# Meteor Shower is happening (Closed)



## Aptenos (May 6, 2020)

I've got a meteor shower happening on my birthday! For any interested just post on here with your in game name and I'll PM you the dodo code.

Please make sure to only leave by the airport and not the "-" button. It can mess the session up for everyone.


----------



## MadJimJaspers (May 6, 2020)

HAYYY IN GAME NAME JIM!!!!


----------



## Khris (May 6, 2020)

I'd love to come! In game name Chris


----------



## Xdee (May 6, 2020)

hi im interested! xdee from charms


----------



## Noel_in_Sunrise (May 6, 2020)

Noel


----------



## ThePhantom (May 6, 2020)

Hey I am interested! IGN Daniel


----------



## Alita89 (May 6, 2020)

Interested in coming . Alita


----------



## Aptenos (May 6, 2020)

That's 5 invited so far with The Phantom as the most recent.
Edit: 6 with  Alita


----------



## TheEliteEmpoleon (May 6, 2020)

I'd like to come. my name is Glenn


----------



## Aptenos (May 6, 2020)

Got one more spot after TheEliteEmpoleon (LOVE THE NAME!)


----------



## effluo (May 6, 2020)

I’d like to come by too please!


----------



## Aptenos (May 6, 2020)

Locked thread as with Effluo that's max visitors. Will reopen when another place opens.

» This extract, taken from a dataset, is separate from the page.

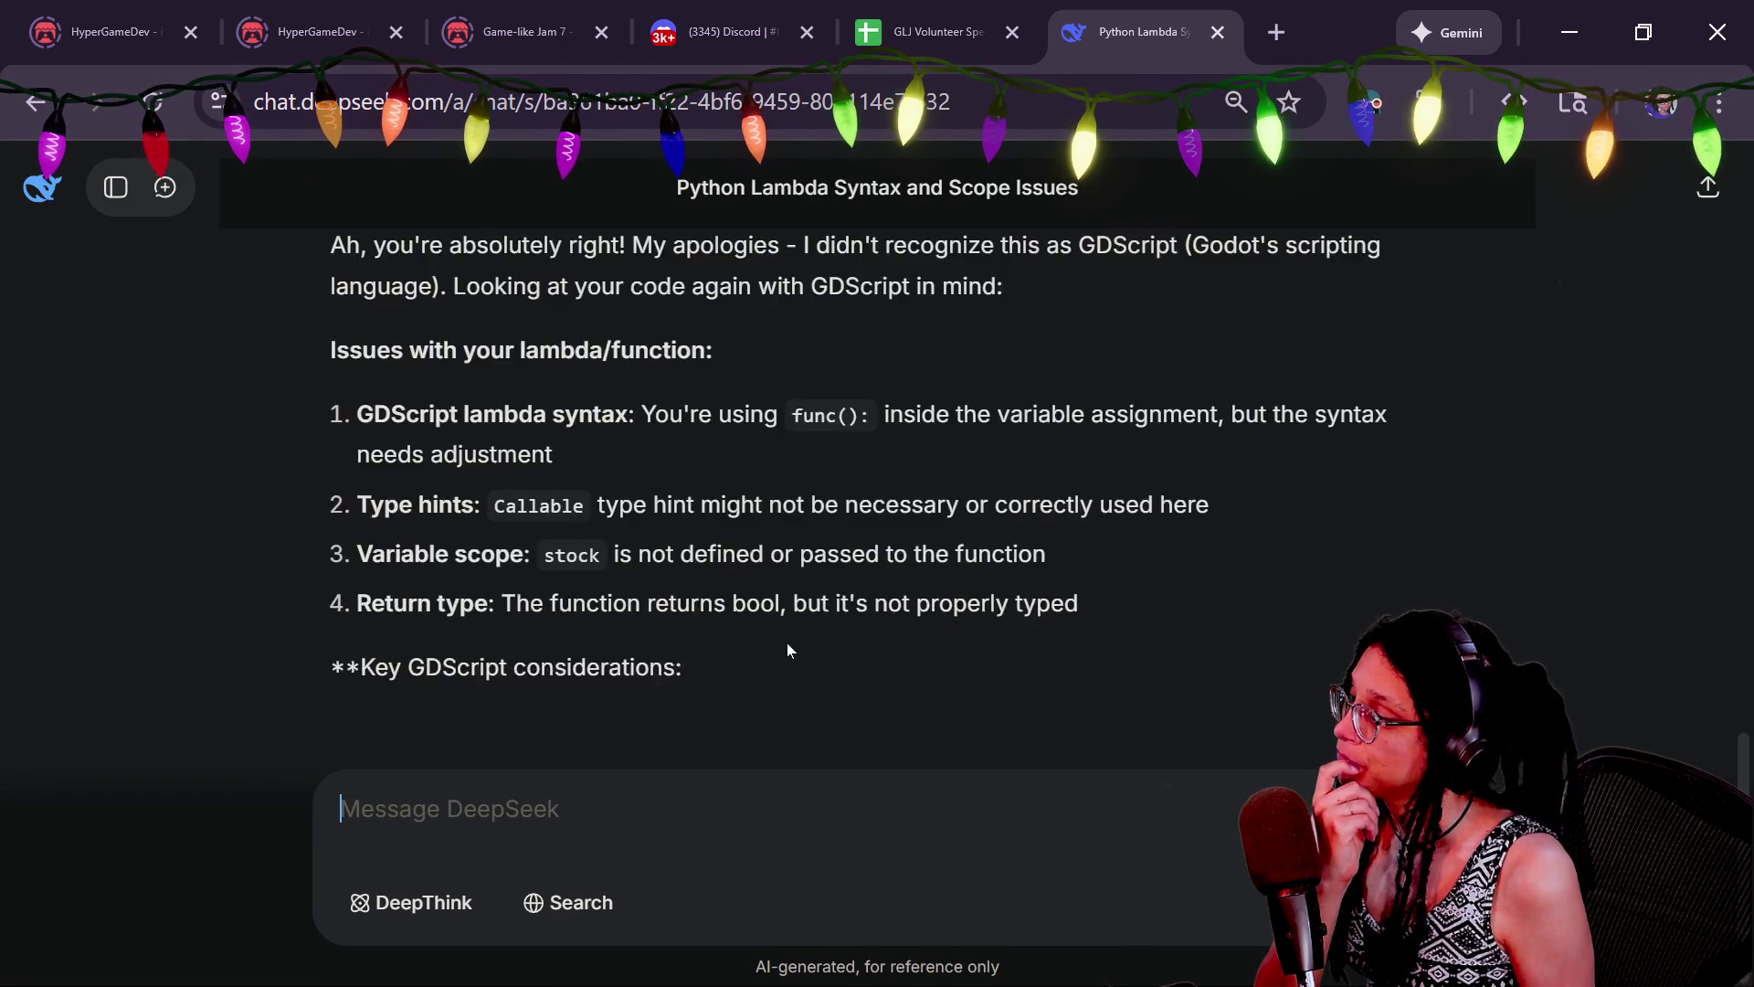
left_click_drag(514, 523, 497, 462)
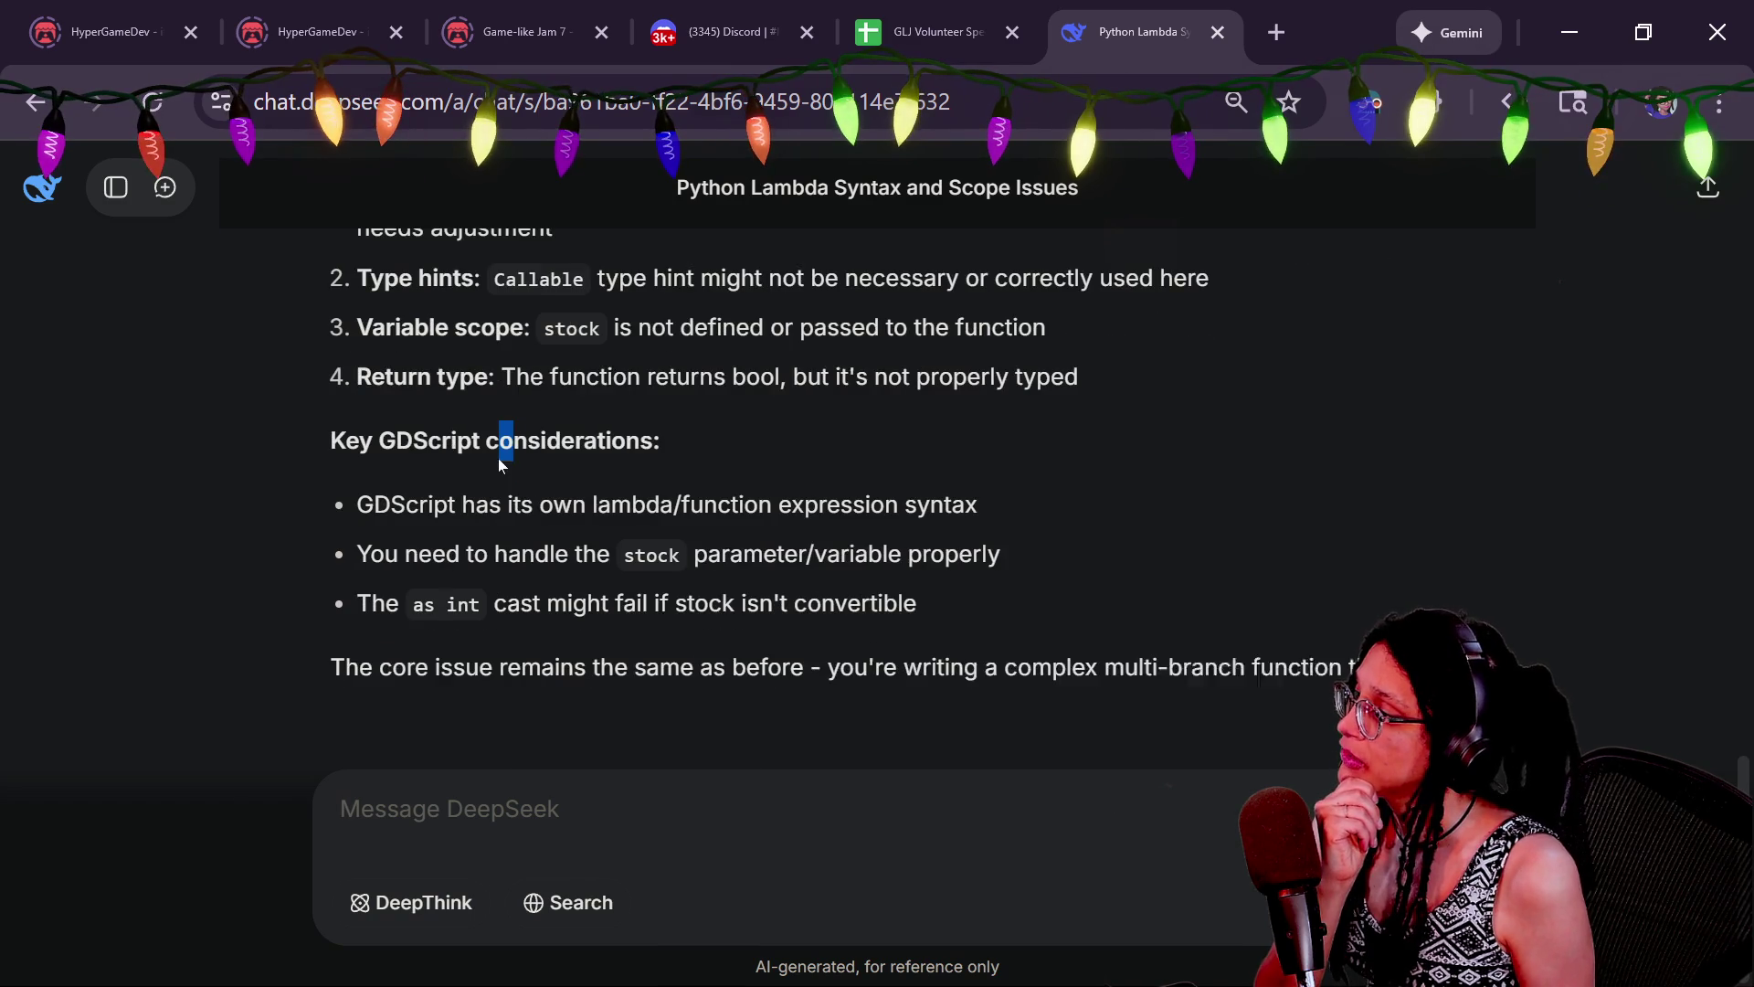
scroll(497, 458, "up", 1)
left_click_drag(948, 402, 356, 401)
left_click(392, 484)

	Post automatically merged: May 6, 2020

Had an Error all. Will repost a new DODO code ASAP. Don't know why it crashed


----------



## Aptenos (May 6, 2020)

Reopened as I have 6 spots open for people to visit.


----------



## Cosmic (May 6, 2020)

Cosmic from Galaxia pls


----------



## Tsunade (May 6, 2020)

Can I Visit


----------



## chibibunnyx (May 6, 2020)

May I stop by please? Chibi from roselia c:


----------



## Vana_w (May 6, 2020)

I'd love to! Nisa from Hyrule


----------



## Aptenos (May 6, 2020)

Still have 3 open spots.


----------



## jokk (May 6, 2020)

i’d like to come! my name is holly


----------



## sollux (May 6, 2020)

i'd love to visit! kai from kyoshi!


----------



## animal_hunter (May 6, 2020)

may i come?


----------



## Aptenos (May 6, 2020)

Locked after Animal_Hunter, as at max visitors.


----------



## Aptenos (May 6, 2020)

Open again for any visitors. Please post your in game name here, makes it easier for me to make sure I don't over-invite.


----------



## Tangaroa (May 6, 2020)

Happy birthday! I'd like to come!
Bridgette from Tangaroa


----------



## misscarol (May 6, 2020)

Happy birthday! Would love to visit. carol from tulgey. Thank you!


----------



## UglyMonsterFace (May 6, 2020)

Happy birthday!!  I'd love to visit and wish on some stars please ^_^ Thank you!


----------



## Aptenos (May 6, 2020)

Invite codes heading out. Also thank you for the birthday wishes!


----------



## Karlexus (May 6, 2020)

Hi, I'd like to visit, if your still open. Kandy from Harmony.


----------



## Aptenos (May 6, 2020)

Sure thing!


----------



## LilPimpsMama (May 6, 2020)

Me pls!  Queenie from Lipsoule. HAPPY BIRTHDAY!


----------



## Aptenos (May 6, 2020)

Sure thing


----------



## Ireuna (May 6, 2020)

Penguin from sumikko


----------



## Aptenos (May 6, 2020)

PM'ing you, you wonderfully named person you!

	Post automatically merged: May 6, 2020

Closing the thread, but not ending the session yet, so people can continue doing their wishing and such.


----------